Tuesday, February 24, 2009

farmdoc's blog post number 310

In the US some years ago, on TV I watched some sessions of stand-up comedy by Dennis Miller (pictured). His specialty’s the rant — a stream-of-consciousness diatribe monologue railing against whatever’s currently bothering him. Miller’s rants typically begin with ‘Now I don’t want to get off on a rant here, but...’ and end with ‘...of course, that’s just my opinion. I could be wrong’. As regular Farmdoc’s Blog readers know, my favourite rant topic is motor racing, and especially its highest profile variety – Formula 1. So here’s another F1 rant: I think F1’s so blighted, immoral and anachronistic that nothing done in its name can be divorced from commercial rapacity. Following the Victorian bushfires earlier this month, last week the Australian Grand Prix Corporation has changed its 2009 marketing sloganfrom ‘Melbourne fires up’ to ‘Melbourne gears up’. I think it’s a transparent and pathetic attempt to feign a social conscience, by an organisation that couldn’t give a tuppeny hoot about the societal impact of its activities. Does the Corporation think it’ll gain Joe Public’s respect and approval – and patronage – by changing its slogan? Sorry, that’s question’s rhetorical. And what’s London’s Science Museum doing putting on an exhibition titled ‘Fast Forward: 20 ways F1™ is changing our world’? It’s sold its soul to the devil. Shame on it. Of course, that’s just my opinion. I could be wrong.

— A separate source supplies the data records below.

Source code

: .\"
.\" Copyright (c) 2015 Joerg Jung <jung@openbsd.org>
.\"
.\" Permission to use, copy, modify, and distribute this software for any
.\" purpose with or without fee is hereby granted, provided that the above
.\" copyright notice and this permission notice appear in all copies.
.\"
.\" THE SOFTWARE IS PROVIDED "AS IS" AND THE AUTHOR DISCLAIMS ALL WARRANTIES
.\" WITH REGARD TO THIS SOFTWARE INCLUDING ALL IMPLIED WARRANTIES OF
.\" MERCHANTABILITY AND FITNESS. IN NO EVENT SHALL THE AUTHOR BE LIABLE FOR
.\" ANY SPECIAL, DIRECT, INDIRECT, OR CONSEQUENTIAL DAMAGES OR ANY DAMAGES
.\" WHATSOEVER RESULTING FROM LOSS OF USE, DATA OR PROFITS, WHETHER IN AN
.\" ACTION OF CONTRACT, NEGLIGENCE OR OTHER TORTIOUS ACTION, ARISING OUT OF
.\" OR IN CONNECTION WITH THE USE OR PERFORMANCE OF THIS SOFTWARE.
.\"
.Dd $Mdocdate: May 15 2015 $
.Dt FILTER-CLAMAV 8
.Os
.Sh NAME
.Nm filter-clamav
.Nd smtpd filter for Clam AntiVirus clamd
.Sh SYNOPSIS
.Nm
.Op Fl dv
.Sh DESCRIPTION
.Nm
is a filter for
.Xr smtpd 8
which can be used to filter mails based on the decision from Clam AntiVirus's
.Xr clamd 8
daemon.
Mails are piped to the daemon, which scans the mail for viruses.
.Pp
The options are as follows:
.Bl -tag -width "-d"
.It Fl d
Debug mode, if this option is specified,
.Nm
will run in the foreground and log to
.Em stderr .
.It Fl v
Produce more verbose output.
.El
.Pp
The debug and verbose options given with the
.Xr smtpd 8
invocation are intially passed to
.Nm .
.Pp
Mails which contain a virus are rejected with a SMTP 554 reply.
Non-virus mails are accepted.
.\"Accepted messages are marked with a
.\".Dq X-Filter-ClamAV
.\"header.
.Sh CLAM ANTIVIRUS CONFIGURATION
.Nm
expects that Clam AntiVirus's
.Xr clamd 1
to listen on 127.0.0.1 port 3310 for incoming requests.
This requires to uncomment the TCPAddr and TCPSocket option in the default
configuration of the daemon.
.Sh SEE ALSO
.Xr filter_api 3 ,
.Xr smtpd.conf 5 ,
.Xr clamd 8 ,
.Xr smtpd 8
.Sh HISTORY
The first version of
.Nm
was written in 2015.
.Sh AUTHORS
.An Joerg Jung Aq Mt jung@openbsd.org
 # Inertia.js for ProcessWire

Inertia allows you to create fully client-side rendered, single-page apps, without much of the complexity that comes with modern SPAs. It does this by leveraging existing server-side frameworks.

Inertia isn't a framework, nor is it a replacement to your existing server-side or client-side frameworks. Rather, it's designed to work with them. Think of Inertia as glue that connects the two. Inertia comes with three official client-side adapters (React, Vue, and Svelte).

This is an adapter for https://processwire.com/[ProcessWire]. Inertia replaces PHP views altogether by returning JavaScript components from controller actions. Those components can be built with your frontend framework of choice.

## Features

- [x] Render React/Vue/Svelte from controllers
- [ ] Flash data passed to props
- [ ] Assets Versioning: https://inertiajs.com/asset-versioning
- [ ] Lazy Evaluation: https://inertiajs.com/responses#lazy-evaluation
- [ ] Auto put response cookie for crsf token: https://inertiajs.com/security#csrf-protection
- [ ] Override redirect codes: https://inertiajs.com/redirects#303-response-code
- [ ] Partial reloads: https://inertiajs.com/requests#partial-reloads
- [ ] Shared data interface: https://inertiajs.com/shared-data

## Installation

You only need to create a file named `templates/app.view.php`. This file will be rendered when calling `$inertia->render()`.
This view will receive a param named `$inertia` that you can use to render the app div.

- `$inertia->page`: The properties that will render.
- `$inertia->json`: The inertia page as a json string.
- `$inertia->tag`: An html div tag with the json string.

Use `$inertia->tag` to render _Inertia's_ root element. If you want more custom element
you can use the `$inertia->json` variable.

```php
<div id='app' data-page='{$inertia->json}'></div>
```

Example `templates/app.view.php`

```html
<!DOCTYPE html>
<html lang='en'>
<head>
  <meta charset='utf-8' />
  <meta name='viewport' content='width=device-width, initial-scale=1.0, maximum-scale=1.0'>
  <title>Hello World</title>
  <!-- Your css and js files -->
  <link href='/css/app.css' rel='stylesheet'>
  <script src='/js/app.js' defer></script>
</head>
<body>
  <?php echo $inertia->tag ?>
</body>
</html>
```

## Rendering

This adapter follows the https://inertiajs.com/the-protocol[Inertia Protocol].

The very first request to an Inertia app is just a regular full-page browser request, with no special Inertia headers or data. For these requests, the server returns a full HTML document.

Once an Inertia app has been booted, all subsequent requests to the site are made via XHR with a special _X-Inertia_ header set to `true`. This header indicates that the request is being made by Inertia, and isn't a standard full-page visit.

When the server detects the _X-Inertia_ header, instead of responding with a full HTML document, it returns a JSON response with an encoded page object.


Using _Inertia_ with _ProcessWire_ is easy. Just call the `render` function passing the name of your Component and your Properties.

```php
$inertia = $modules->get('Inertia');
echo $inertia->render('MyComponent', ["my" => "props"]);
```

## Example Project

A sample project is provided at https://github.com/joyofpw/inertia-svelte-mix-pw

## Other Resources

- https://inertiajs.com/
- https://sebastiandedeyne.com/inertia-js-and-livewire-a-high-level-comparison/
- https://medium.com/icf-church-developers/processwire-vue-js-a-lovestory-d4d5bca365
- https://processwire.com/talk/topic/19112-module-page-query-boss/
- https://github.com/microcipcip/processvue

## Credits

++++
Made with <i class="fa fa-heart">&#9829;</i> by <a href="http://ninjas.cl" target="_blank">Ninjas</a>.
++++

Monday, September 22, 2008

farmdoc's blog post number 155

Captain Edward A Murphy (1918-1990) was a US Air Force engineer. He was working on a project to determine how much sudden deceleration a person could stand in a crash, when one day he discovered a wrongly wired transducer. He cursed the technician responsible and said: ‘If there is any way to do it wrong, he’ll find it’. The project manager, who kept a list of ‘laws’, added this one which he called Murphy’s Law. I was reminded of Murphy’s Law last Thursday when I was splitting some firewood. I knew there was a buried water pipe in the vicinity, but I didn’t know exactly where. Well now I know, because one of my downstrokes went right through the piece of wood and up shot a gusher. I quickly stanched the flow by turning off the header tank’s gate valve. Then after digging up the pipe I inspected the damage which I mended with a joiner. Our Mole Creek property is 78.16 hectares (193.14 acres), and I hit the jackpot. (Un)lucky me. Talking of stanching the flow, Murphy’s Law has done the opposite, i.e. spawned a multitude of other laws – similar but different. I wonder which one of these will test me next. And why couldn’t that infernal technician have wired the transducer properly? Don’t answer that – it’s a rhetorical question.

Wednesday, July 30, 2008

farmdoc's blog post number 101

Last Wednesday night when I was flying from Launceston to Melbourne, to the plane’s left was a perfect winter sunset. Right then, fittingly and sublimely, my headphones were exuding the erotically exotic strains of the Bolero by Maurice Ravel. Which turned my thoughts to Bo Derek, who was exquisitely perfect when at age 23 she starred in the 1979 film 10. I wondered what she looked like now (at age 51), and I hoped she hadn’t succumbed to cosmetic surgery. If I could understand why Dolly Parton would have cosmetic surgery at her age (now 62) – which I can’t – it’s totally beyond me why Julia Roberts would at hers (now 40). My darling daughters assure me Angelina Jolie hasn’t been scalpel-enhanced. They’re either right or wrong. As a lad I thought the young Brigitte Bardot was beautiful and sexy. Now aged 73 and wrinkled, she remains surgically unaltered. Good for her. But I was disgusted, revolted even, that Terri Munro, winner of Big Brother Australia 2008, intends investing some of her A$250,000 winnings on a facelift. She’d get a better return on her shares in the current bear market. If Helen Mirren (pictured) doesn’t need the scalpel at age 63, why would Ms Munro at age 52? Don’t answer that – it’s a rhetorical question.